Results of the US-only study are not expected until December 2035, by which time the drug will have been used on the NHS for 12 years.
‘An active surveillance program is the most efficient means of identifying a possible association’, the manufacturer wrote.
‘Given the uncertainty of the association of MTC in humans treated with these drugs, a study duration of at least fifteen years… was thought to provide evidence of an association, if one exists.’
Further research would begin if a link was found, Novo Nordisk said.
Meanwhile, a second multi-national study run by Novo Nordisk involving 600,000 participants was established in January 2021.
It was created to assess the risk of pancreatic cancer in type 2 diabetes patients.
That study, estimated to end in 2024, will compare the risk associated with new users of semaglutide drugs Ozempic and Rybelsus against other antidiabetic drugs, including insulin.
Danielle Breckenridge (pictured before the weight loss, left, and after, right) says she also lost more than 2st after taking semaglutide injections
Ciara Lawless, from Dublin, lost 2st (28lbs/12.7kg) in May 2020 after getting semaglutide injections when she weighed around 12 and a half stone. She said she maintained her weight after coming off the jab through healthy eating and a weekly treat but has since used the jab ‘for help’ when she ‘needs it’
A report by the European Medicines Agency says, however, there is ‘no evidence from clinical trials, that GLP-1-based therapies (the family of drugs semaglutide belongs to) increase the risk of pancreatic cancer’.
Another complication being probed is diabetic retinopathy, caused by high blood sugar levels damaging the back of the eye.
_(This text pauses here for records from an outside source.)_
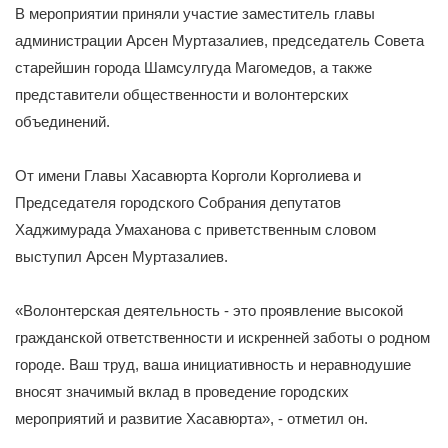
В мероприятии приняли участие заместитель главы
администрации Арсен Муртазалиев, председатель Совета
старейшин города Шамсулгуда Магомедов, а также
представители общественности и волонтерских
объединений.
От имени Главы Хасавюрта Корголи Корголиева и
Председателя городского Собрания депутатов
Хаджимурада Умаханова с приветственным словом
выступил Арсен Муртазалиев.
«Волонтерская деятельность - это проявление высокой
гражданской ответственности и искренней заботы о родном
городе. Ваш труд, ваша инициативность и неравнодушие
вносят значимый вклад в проведение городских
мероприятий и развитие Хасавюрта», - отметил он.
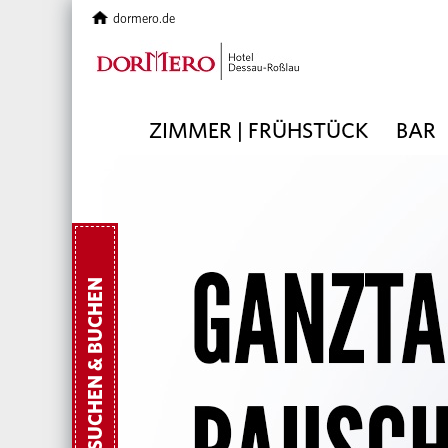
dormero.de
ZIMMER | FRÜHSTÜCK
BAR
SUCHEN & BUCHEN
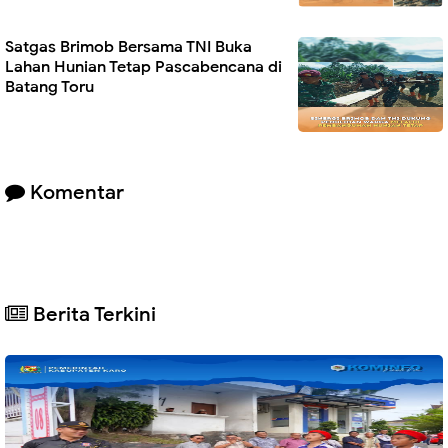
Satgas Brimob Bersama TNI Buka
Lahan Hunian Tetap Pascabencana di
Batang Toru
Komentar
Berita Terkini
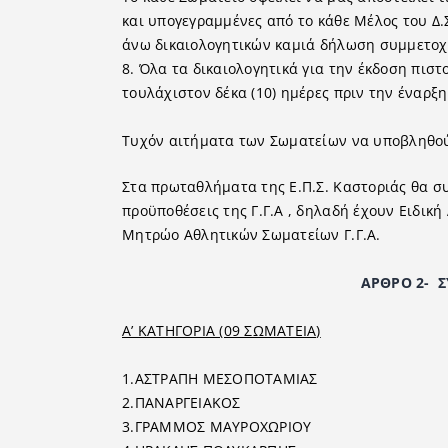
και υπογεγραμμένες από το κάθε Μέλος του Δ.
άνω δικαιολογητικών καμιά δήλωση συμμετοχή
8. Όλα τα δικαιολογητικά για την έκδοση πισ
τουλάχιστον δέκα (10) ημέρες πριν την έναρ
Τυχόν αιτήματα των Σωματείων να υποβληθού
Στα πρωταθλήματα της Ε.Π.Σ. Καστοριάς θα σ
προϋποθέσεις της Γ.Γ.Α , δηλαδή έχουν Ειδική
Μητρώο Αθλητικών Σωματείων Γ.Γ.Α.
ΑΡΘΡΟ 2- ΣΥΜΜΕΤΟΧΗ
Α’ ΚΑΤΗΓΟΡΙΑ (09 ΣΩΜΑΤΕΙΑ)
1.ΑΣΤΡΑΠΗ ΜΕΣΟΠΟΤΑΜΙΑΣ
2.ΠΑΝΑΡΓΕΙΑΚΟΣ
3.ΓΡΑΜΜΟΣ ΜΑΥΡΟΧΩΡΙΟΥ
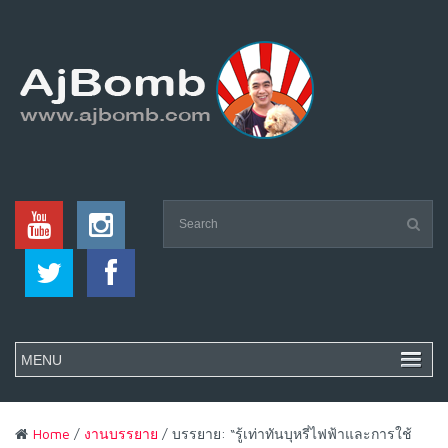
Home
/
งานบรรยาย
/ บรรยาย: “รู้เท่าทันบุหรี่ไฟฟ้าและการใช้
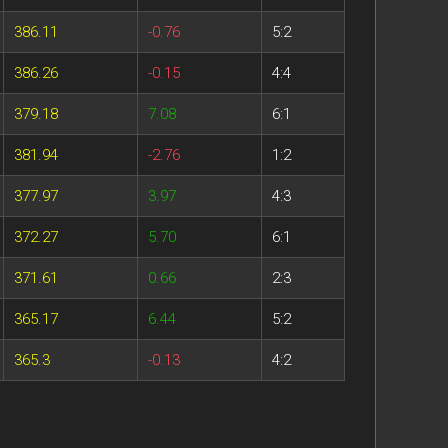
386.11
-0.76
5:2
386.26
-0.15
4:4
379.18
7.08
6:1
381.94
-2.76
1:2
377.97
3.97
4:3
372.27
5.70
6:1
371.61
0.66
2:3
365.17
6.44
5:2
365.3
-0.13
4:2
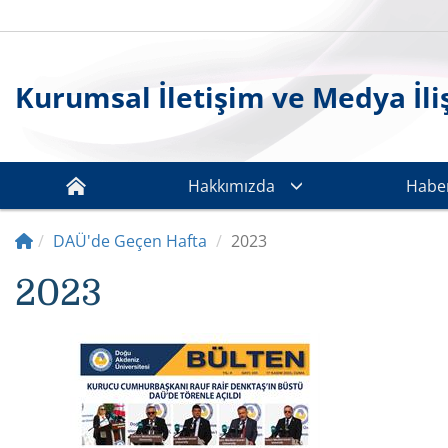
Kurumsal İletişim ve Medya İliş
Hakkımızda
Haber
DAÜ'de Geçen Hafta
2023
2023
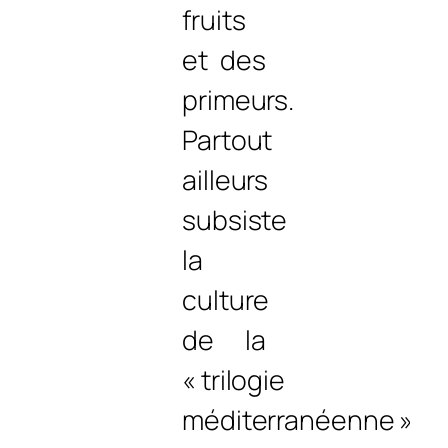
fruits
et des
primeurs.
Partout
ailleurs
subsiste
la
culture
de la
« trilogie
méditerranéenne »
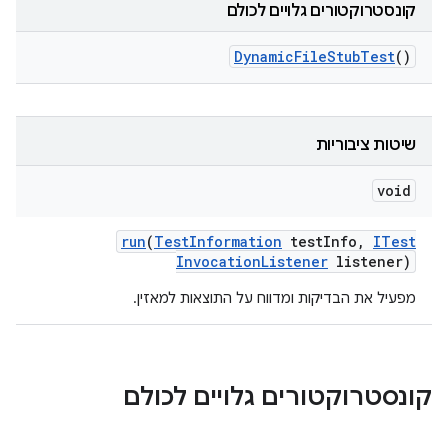
קונסטרוקטורים גלויים לכולם
Dynamic
File
Stub
Test
()
שיטות ציבוריות
void
run
(
Test
Information
test
Info
,
ITest
Invocation
Listener
listener)
מפעיל את הבדיקות ומדווח על התוצאות למאזין.
קונסטרוקטורים גלויים לכולם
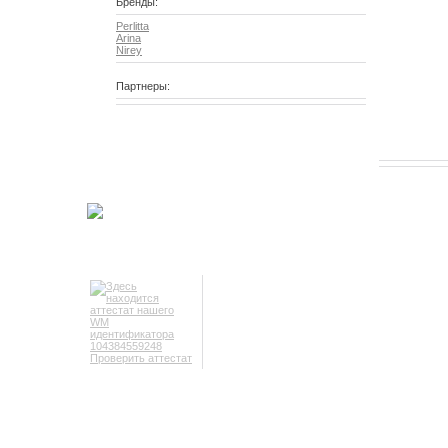
Бренды:
Perlitta
Arina
Nirey
Партнеры:
Проверить аттестат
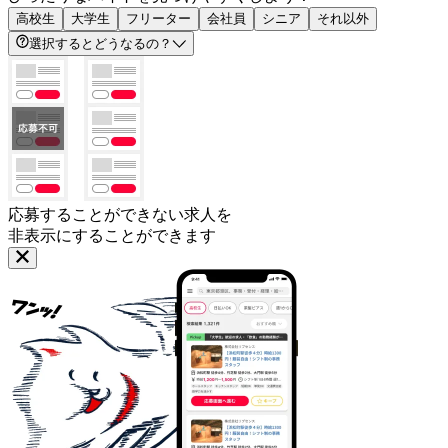
高校生
大学生
フリーター
会社員
シニア
それ以外
選択するとどうなるの？
応募することができない求人を
非表示にすることができます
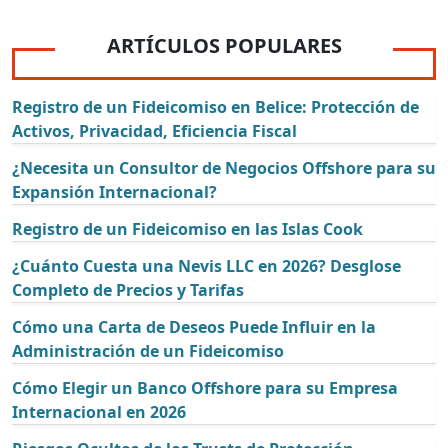
ARTÍCULOS POPULARES
Registro de un Fideicomiso en Belice: Protección de
Activos, Privacidad, Eficiencia Fiscal
¿Necesita un Consultor de Negocios Offshore para su
Expansión Internacional?
Registro de un Fideicomiso en las Islas Cook
¿Cuánto Cuesta una Nevis LLC en 2026? Desglose
Completo de Precios y Tarifas
Cómo una Carta de Deseos Puede Influir en la
Administración de un Fideicomiso
Cómo Elegir un Banco Offshore para su Empresa
Internacional en 2026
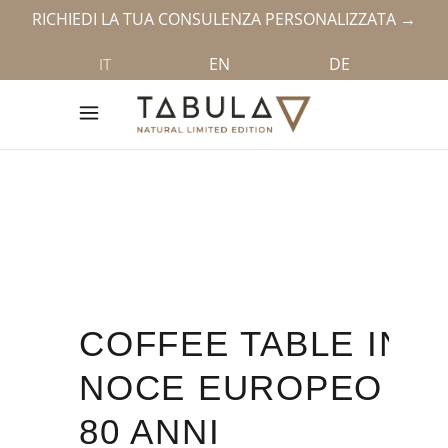
RICHIEDI LA TUA CONSULENZA PERSONALIZZATA →
EN
DE
IT
COFFEE TABLE IN
NOCE EUROPEO
80 ANNI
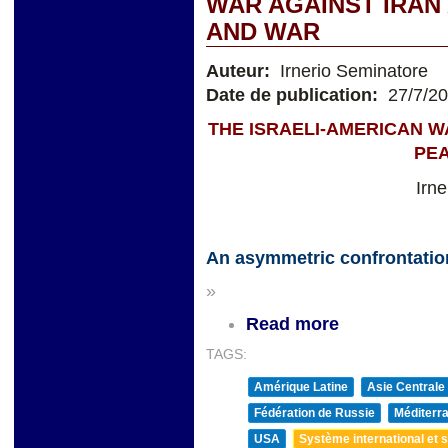
WAR AGAINST IRAN
AND WAR
Auteur:
Irnerio Seminatore
Date de publication:
27/7/2
THE ISRAELI-AMERICAN W
PE
Irn
An asymmetric confrontatio
»
Read more
TAGS:
Amérique Latine
Asie Centrale
Fédération de Russie
Méditerra
USA
Système international et st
It can cause blindness, if left untreated.
In its ‘summary of risk management plan for Ozempic’, the EMA revealed it had identified an ‘important’ risk of diabetic retinopathy complications, following a 2021 trial of the drug.
Higher rates of the condition were reported among those with type 2 diabetes who used semaglutide 2.4 mg than those with the placebo.
Results from the diabetic retinopathy trial are not expected until December 2026.
But this is already listed as a potential rare side effect in the patient information leaflet.
The drug works by mimicking the effects of glucagon-like peptide-1 (GLP-1), a hormone which targets areas of the brain that regulate appetite and food intake — making users feel less hungry.
It also slows down the movement of food in the gut, which helps users stay full for longer and signals to the body to release insulin, which helps move digested sugar from the blood into cells where it can be used for energy.
MailOnline understands studies have been and are continuing to investigate the risks of medullary thyroid cancer and pancreatic cancer linked to all GLP-1 drugs including exenatide, liraglutide, lixisenatide, dulaglutide and semaglutide.